TYPE: Optional[Tokenizer] DEFAULT: None

text_column

Column name containing the document text.

TYPE: str

id_column

Column name containing the document id.

TYPE: Optional[str] DEFAULT: None

HfTextDoc2DictConverter [source]

Doc -> dict converter for simple text datasets.

Outputs a dict with the configured id_column and text_column.

HfNerDict2DocConverter [source]

Converter for HuggingFace NER datasets (e.g., WikiNER, CoNLL-2003).

Examples

import edsnlp

docs = edsnlp.data.from_huggingface_dataset(
    "lhoestq/conll2003",
    split="train",
    id_column="id",
    words_column="tokens",
    ner_tags_column="ner_tags",
    tag_order=[
        "O",
        "B-PER",
        "I-PER",
        "B-ORG",
        "I-ORG",
        "B-LOC",
        "I-LOC",
        "B-MISC",
        "I-MISC",
    ],
    converter="hf_ner",
)

Parameters

PARAMETER DESCRIPTION
tokenizer

Optional tokenizer.

TYPE: Optional[Tokenizer] DEFAULT: None

words_column

Column with token words.

TYPE: str

ner_tags_column

Column with token-level tags.

TYPE: str

id_column

Column to use for doc id.

TYPE: Optional[str] DEFAULT: None

tag_map

Mapping/index-to-label for tag ids. If provided, it is used as-is. If not provided, you may pass tag_order, a sequence of labels (e.g. ['O','B-PER','I-PER', ...]) to construct the mapping via {i: label for i, label in enumerate(tag_order)}. If neither is provided, labels are stringified.

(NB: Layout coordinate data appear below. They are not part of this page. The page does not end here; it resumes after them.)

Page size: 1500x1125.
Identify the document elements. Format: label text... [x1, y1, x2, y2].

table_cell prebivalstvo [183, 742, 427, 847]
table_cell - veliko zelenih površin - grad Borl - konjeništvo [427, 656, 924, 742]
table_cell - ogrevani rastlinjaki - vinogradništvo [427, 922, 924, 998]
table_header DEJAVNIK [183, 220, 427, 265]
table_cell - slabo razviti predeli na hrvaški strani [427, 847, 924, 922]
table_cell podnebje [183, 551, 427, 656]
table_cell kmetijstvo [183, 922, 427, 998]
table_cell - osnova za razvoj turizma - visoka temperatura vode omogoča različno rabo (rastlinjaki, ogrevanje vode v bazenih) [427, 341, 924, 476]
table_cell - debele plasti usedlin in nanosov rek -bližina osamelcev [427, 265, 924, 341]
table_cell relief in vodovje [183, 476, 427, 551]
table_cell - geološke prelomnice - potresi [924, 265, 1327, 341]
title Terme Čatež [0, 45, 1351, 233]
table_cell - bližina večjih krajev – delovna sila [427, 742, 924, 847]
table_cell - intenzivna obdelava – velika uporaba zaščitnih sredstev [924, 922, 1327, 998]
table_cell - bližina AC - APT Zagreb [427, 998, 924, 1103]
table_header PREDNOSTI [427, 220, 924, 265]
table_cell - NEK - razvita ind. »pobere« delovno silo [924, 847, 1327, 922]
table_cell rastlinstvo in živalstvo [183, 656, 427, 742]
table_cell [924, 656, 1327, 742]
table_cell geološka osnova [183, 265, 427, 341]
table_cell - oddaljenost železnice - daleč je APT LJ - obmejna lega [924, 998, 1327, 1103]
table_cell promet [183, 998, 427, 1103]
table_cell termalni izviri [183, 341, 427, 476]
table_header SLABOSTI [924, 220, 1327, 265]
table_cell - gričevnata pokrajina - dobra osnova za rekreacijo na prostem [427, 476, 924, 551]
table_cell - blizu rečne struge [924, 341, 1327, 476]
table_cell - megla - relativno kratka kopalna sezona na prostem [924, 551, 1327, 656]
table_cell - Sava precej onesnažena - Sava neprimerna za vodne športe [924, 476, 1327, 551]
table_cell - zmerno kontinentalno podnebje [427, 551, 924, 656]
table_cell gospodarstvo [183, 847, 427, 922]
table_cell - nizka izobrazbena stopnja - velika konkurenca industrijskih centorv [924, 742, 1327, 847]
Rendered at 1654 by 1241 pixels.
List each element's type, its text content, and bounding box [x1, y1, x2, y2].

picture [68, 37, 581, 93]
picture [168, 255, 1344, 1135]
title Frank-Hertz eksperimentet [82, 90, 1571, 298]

TYPE: Optional[Mapping[Any, str]] DEFAULT: None

tag_order

Optional sequence of labels used to build tag_map when tag_map is not provided.

TYPE: Optional[Sequence[str]] DEFAULT: None

span_setter

Span setter (defaults to {"ents": True}).

TYPE: Optional[SpanSetterArg] DEFAULT: None

HfNerDoc2DictConverter [source]

Doc -> dict converter for token-level NER datasets used by HuggingFace.

Produces a dict with token list in words_column, token tags in ner_tags_column, and an identifier in id_column.